The big question, of course, is why this was allowed to happen for so long in this progressive Valhalla. Well, alongside Morris and Lawton at the press conference was Vermont’s Attorney General T.J. Donovan, who read the findings of the state’s investigation. The report confirmed Morris’s claims, but it also said that Misch’s actions were protected under the First Amendment (and that police could not prove that Misch was behind the break-ins).
The fact that our existing laws left lawmakers and Morris practically defenseless against Misch’s racism should infuriate all advocates of racial equality, and prompt profound questions about the adequacy of our laws. For example: Does our interpretation of the First Amendment actually embolden white supremacists to make minorities feel less safe?

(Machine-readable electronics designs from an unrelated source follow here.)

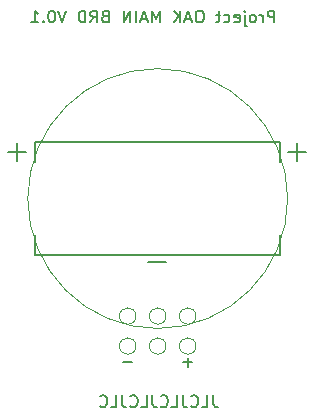
<source format=gbr>
%TF.GenerationSoftware,KiCad,Pcbnew,(5.1.6)-1*%
%TF.CreationDate,2024-07-23T23:35:14+05:30*%
%TF.ProjectId,Project_OAK_MAIN_BRD_V0.1,50726f6a-6563-4745-9f4f-414b5f4d4149,A*%
%TF.SameCoordinates,Original*%
%TF.FileFunction,Legend,Bot*%
%TF.FilePolarity,Positive*%
%FSLAX46Y46*%
G04 Gerber Fmt 4.6, Leading zero omitted, Abs format (unit mm)*
G04 Created by KiCad (PCBNEW (5.1.6)-1) date 2024-07-23 23:35:14*
%MOMM*%
%LPD*%
G01*
G04 APERTURE LIST*
%ADD10C,0.150000*%
%ADD11C,0.160000*%
%ADD12C,0.050000*%
%ADD13C,0.127000*%
%ADD14C,0.120000*%
G04 APERTURE END LIST*
D10*
X75142147Y-110132880D02*
X75142147Y-110847166D01*
X75189766Y-110990023D01*
X75285004Y-111085261D01*
X75427861Y-111132880D01*
X75523100Y-111132880D01*
X74189766Y-111132880D02*
X74665957Y-111132880D01*
X74665957Y-110132880D01*
X73285004Y-111037642D02*
X73332623Y-111085261D01*
X73475480Y-111132880D01*
X73570719Y-111132880D01*
X73713576Y-111085261D01*
X73808814Y-110990023D01*
X73856433Y-110894785D01*
X73904052Y-110704309D01*
X73904052Y-110561452D01*
X73856433Y-110370976D01*
X73808814Y-110275738D01*
X73713576Y-110180500D01*
X73570719Y-110132880D01*
X73475480Y-110132880D01*
X73332623Y-110180500D01*
X73285004Y-110228119D01*
X72570719Y-110132880D02*
X72570719Y-110847166D01*
X72618338Y-110990023D01*
X72713576Y-111085261D01*
X72856433Y-111132880D01*
X72951671Y-111132880D01*
X71618338Y-111132880D02*
X72094528Y-111132880D01*
X72094528Y-110132880D01*
X70713576Y-111037642D02*
X70761195Y-111085261D01*
X70904052Y-111132880D01*
X70999290Y-111132880D01*
X71142147Y-111085261D01*
X71237385Y-110990023D01*
X71285004Y-110894785D01*
X71332623Y-110704309D01*
X71332623Y-110561452D01*
X71285004Y-110370976D01*
X71237385Y-110275738D01*
X71142147Y-110180500D01*
X70999290Y-110132880D01*
X70904052Y-110132880D01*
X70761195Y-110180500D01*
X70713576Y-110228119D01*
X69999290Y-110132880D02*
X69999290Y-110847166D01*
X70046909Y-110990023D01*
X70142147Y-111085261D01*
X70285004Y-111132880D01*
X70380242Y-111132880D01*
X69046909Y-111132880D02*
X69523100Y-111132880D01*
X69523100Y-110132880D01*
X68142147Y-111037642D02*
X68189766Y-111085261D01*
X68332623Y-111132880D01*
X68427861Y-111132880D01*
X68570719Y-111085261D01*
X68665957Y-110990023D01*
X68713576Y-110894785D01*
X68761195Y-110704309D01*
X68761195Y-110561452D01*
X68713576Y-110370976D01*
X68665957Y-110275738D01*
X68570719Y-110180500D01*
X68427861Y-110132880D01*
X68332623Y-110132880D01*
X68189766Y-110180500D01*
X68142147Y-110228119D01*
X67427861Y-110132880D02*
X67427861Y-110847166D01*
X67475480Y-110990023D01*
X67570719Y-111085261D01*
X67713576Y-111132880D01*
X67808814Y-111132880D01*
X66475480Y-111132880D02*
X66951671Y-111132880D01*
X66951671Y-110132880D01*
X65570719Y-111037642D02*
X65618338Y-111085261D01*
X65761195Y-111132880D01*
X65856433Y-111132880D01*
X65999290Y-111085261D01*
X66094528Y-110990023D01*
X66142147Y-110894785D01*
X66189766Y-110704309D01*
X66189766Y-110561452D01*
X66142147Y-110370976D01*
X66094528Y-110275738D01*
X65999290Y-110180500D01*
X65856433Y-110132880D01*
X65761195Y-110132880D01*
X65618338Y-110180500D01*
X65570719Y-110228119D01*
D11*
X80340504Y-78557380D02*
X80340504Y-77557380D01*
X79959552Y-77557380D01*
X79864314Y-77605000D01*
X79816695Y-77652619D01*
X79769076Y-77747857D01*
X79769076Y-77890714D01*
X79816695Y-77985952D01*
X79864314Y-78033571D01*
X79959552Y-78081190D01*
X80340504Y-78081190D01*
X79340504Y-78557380D02*
X79340504Y-77890714D01*
X79340504Y-78081190D02*
X79292885Y-77985952D01*
X79245266Y-77938333D01*
X79150028Y-77890714D01*
X79054790Y-77890714D01*
X78578600Y-78557380D02*
X78673838Y-78509761D01*
X78721457Y-78462142D01*
X78769076Y-78366904D01*
X78769076Y-78081190D01*
X78721457Y-77985952D01*
X78673838Y-77938333D01*
X78578600Y-77890714D01*
X78435742Y-77890714D01*
X78340504Y-77938333D01*
X78292885Y-77985952D01*
X78245266Y-78081190D01*
X78245266Y-78366904D01*
X78292885Y-78462142D01*
X78340504Y-78509761D01*
X78435742Y-78557380D01*
X78578600Y-78557380D01*
X77816695Y-77890714D02*
X77816695Y-78747857D01*
X77864314Y-78843095D01*
X77959552Y-78890714D01*
X78007171Y-78890714D01*
X77816695Y-77557380D02*
X77864314Y-77605000D01*
X77816695Y-77652619D01*
X77769076Y-77605000D01*
X77816695Y-77557380D01*
X77816695Y-77652619D01*
X76959552Y-78509761D02*
X77054790Y-78557380D01*
X77245266Y-78557380D01*
X77340504Y-78509761D01*
X77388123Y-78414523D01*
X77388123Y-78033571D01*
X77340504Y-77938333D01*
X77245266Y-77890714D01*
X77054790Y-77890714D01*
X76959552Y-77938333D01*
X76911933Y-78033571D01*
X76911933Y-78128809D01*
X77388123Y-78224047D01*
X76054790Y-78509761D02*
X76150028Y-78557380D01*
X76340504Y-78557380D01*
X76435742Y-78509761D01*
X76483361Y-78462142D01*
X76530980Y-78366904D01*
X76530980Y-78081190D01*
X76483361Y-77985952D01*
X76435742Y-77938333D01*
X76340504Y-77890714D01*
X76150028Y-77890714D01*
X76054790Y-77938333D01*
X75769076Y-77890714D02*
X75388123Y-77890714D01*
X75626219Y-77557380D02*
X75626219Y-78414523D01*
X75578600Y-78509761D01*
X75483361Y-78557380D01*
X75388123Y-78557380D01*
X74102409Y-77557380D02*
X73911933Y-77557380D01*
X73816695Y-77605000D01*
X73721457Y-77700238D01*
X73673838Y-77890714D01*
X73673838Y-78224047D01*
X73721457Y-78414523D01*
X73816695Y-78509761D01*
X73911933Y-78557380D01*
X74102409Y-78557380D01*
X74197647Y-78509761D01*
X74292885Y-78414523D01*
X74340504Y-78224047D01*
X74340504Y-77890714D01*
X74292885Y-77700238D01*
X74197647Y-77605000D01*
X74102409Y-77557380D01*
X73292885Y-78271666D02*
X72816695Y-78271666D01*
X73388123Y-78557380D02*
X73054790Y-77557380D01*
X72721457Y-78557380D01*
X72388123Y-78557380D02*
X72388123Y-77557380D01*
X71816695Y-78557380D02*
X72245266Y-77985952D01*
X71816695Y-77557380D02*
X72388123Y-78128809D01*
X70626219Y-78557380D02*
X70626219Y-77557380D01*
X70292885Y-78271666D01*
X69959552Y-77557380D01*
X69959552Y-78557380D01*
X69530980Y-78271666D02*
X69054790Y-78271666D01*
X69626219Y-78557380D02*
X69292885Y-77557380D01*
X68959552Y-78557380D01*
X68626219Y-78557380D02*
X68626219Y-77557380D01*
X68150028Y-78557380D02*
X68150028Y-77557380D01*
X67578600Y-78557380D01*
X67578600Y-77557380D01*
X66007171Y-78033571D02*
X65864314Y-78081190D01*
X65816695Y-78128809D01*
X65769076Y-78224047D01*
X65769076Y-78366904D01*
X65816695Y-78462142D01*
X65864314Y-78509761D01*
X65959552Y-78557380D01*
X66340504Y-78557380D01*
X66340504Y-77557380D01*
X66007171Y-77557380D01*
X65911933Y-77605000D01*
X65864314Y-77652619D01*
X65816695Y-77747857D01*
X65816695Y-77843095D01*
X65864314Y-77938333D01*
X65911933Y-77985952D01*
X66007171Y-78033571D01*
X66340504Y-78033571D01*
X64769076Y-78557380D02*
X65102409Y-78081190D01*
X65340504Y-78557380D02*
X65340504Y-77557380D01*
X64959552Y-77557380D01*
X64864314Y-77605000D01*
X64816695Y-77652619D01*
X64769076Y-77747857D01*
X64769076Y-77890714D01*
X64816695Y-77985952D01*
X64864314Y-78033571D01*
X64959552Y-78081190D01*
X65340504Y-78081190D01*
X64340504Y-78557380D02*
X64340504Y-77557380D01*
X64102409Y-77557380D01*
X63959552Y-77605000D01*
X63864314Y-77700238D01*
X63816695Y-77795476D01*
X63769076Y-77985952D01*
X63769076Y-78128809D01*
X63816695Y-78319285D01*
X63864314Y-78414523D01*
X63959552Y-78509761D01*
X64102409Y-78557380D01*
X64340504Y-78557380D01*
X62721457Y-77557380D02*
X62388123Y-78557380D01*
X62054790Y-77557380D01*
X61530980Y-77557380D02*
X61435742Y-77557380D01*
X61340504Y-77605000D01*
X61292885Y-77652619D01*
X61245266Y-77747857D01*
X61197647Y-77938333D01*
X61197647Y-78176428D01*
X61245266Y-78366904D01*
X61292885Y-78462142D01*
X61340504Y-78509761D01*
X61435742Y-78557380D01*
X61530980Y-78557380D01*
X61626219Y-78509761D01*
X61673838Y-78462142D01*
X61721457Y-78366904D01*
X61769076Y-78176428D01*
X61769076Y-77938333D01*
X61721457Y-77747857D01*
X61673838Y-77652619D01*
X61626219Y-77605000D01*
X61530980Y-77557380D01*
X60769076Y-78462142D02*
X60721457Y-78509761D01*
X60769076Y-78557380D01*
X60816695Y-78509761D01*
X60769076Y-78462142D01*
X60769076Y-78557380D01*
X59769076Y-78557380D02*
X60340504Y-78557380D01*
X60054790Y-78557380D02*
X60054790Y-77557380D01*
X60150028Y-77700238D01*
X60245266Y-77795476D01*
X60340504Y-77843095D01*
D10*
X73380552Y-107322928D02*
X72618647Y-107322928D01*
X72999600Y-107703880D02*
X72999600Y-106941976D01*
X68300552Y-107322928D02*
X67538647Y-107322928D01*
D12*
X81459600Y-93472000D02*
G75*
G03*
X81459600Y-93472000I-11000000J0D01*
G01*
D13*
%TO.C,BT1*%
X57804400Y-89560400D02*
X59304400Y-89560400D01*
X60109600Y-96572000D02*
X60109600Y-98237000D01*
X60109600Y-98237000D02*
X80809600Y-98237000D01*
X80809600Y-98237000D02*
X80809600Y-96572000D01*
X80809600Y-90372000D02*
X80809600Y-88707000D01*
X80809600Y-88707000D02*
X60109600Y-88707000D01*
X60109600Y-88707000D02*
X60109600Y-90372000D01*
X58554400Y-88810400D02*
X58554400Y-90310400D01*
X69659600Y-98872000D02*
X71159600Y-98872000D01*
X81518000Y-89560400D02*
X83018000Y-89560400D01*
X82268000Y-88810400D02*
X82268000Y-90310400D01*
D14*
%TO.C,TP1*%
X73699600Y-105968800D02*
G75*
G03*
X73699600Y-105968800I-700000J0D01*
G01*
%TO.C,TP3*%
X71159600Y-105968800D02*
G75*
G03*
X71159600Y-105968800I-700000J0D01*
G01*
%TO.C,TP4*%
X73699600Y-103428800D02*
G75*
G03*
X73699600Y-103428800I-700000J0D01*
G01*
%TO.C,TP5*%
X71159600Y-103428800D02*
G75*
G03*
X71159600Y-103428800I-700000J0D01*
G01*
%TO.C,TP12*%
X68619600Y-103428800D02*
G75*
G03*
X68619600Y-103428800I-700000J0D01*
G01*
%TO.C,TP13*%
X68619600Y-105968800D02*
G75*
G03*
X68619600Y-105968800I-700000J0D01*
G01*
%TD*%
M02*

</source>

“It is yet another wake-up call,” Copeland-Hanzas told me. “We’ve got serious issues that we need to deal with, and it is going to take a lot of coming together in the state to figure out how we can affect that cultural change.”
It is both surprising and not that this happened in Vermont. The state is overwhelmingly progressive—Senator Bernie Sanders regularly wins re-election with over 80 percent of the vote. But it’s also over 90 percent white. Many Vermonters can easily go days and weeks without seeing a person of color.
By now you may be wondering: What if anything did Sanders do here? He and the rest of the congressional delegation have issued statements denouncing racism and xenophobia, vocally come out against the abuse Morris suffered, and supported an in-depth investigation. “This is outrageous, not what Vermont is about, and must be thoroughly investigated. Kiah has been an excellent representative for the people of Bennington on so many issues,” Sanders’ statement said in part.
But it’s odd that more wasn’t done. It seems that perhaps the state’s white supremacists became more emboldened after Donald Trump became president, but because all these other Vermont progressives were white, it didn’t really impact them directly. If this iteration of progressivism actually enables white supremacists, and fails to protect minorities then we’ve sadly made very little progress.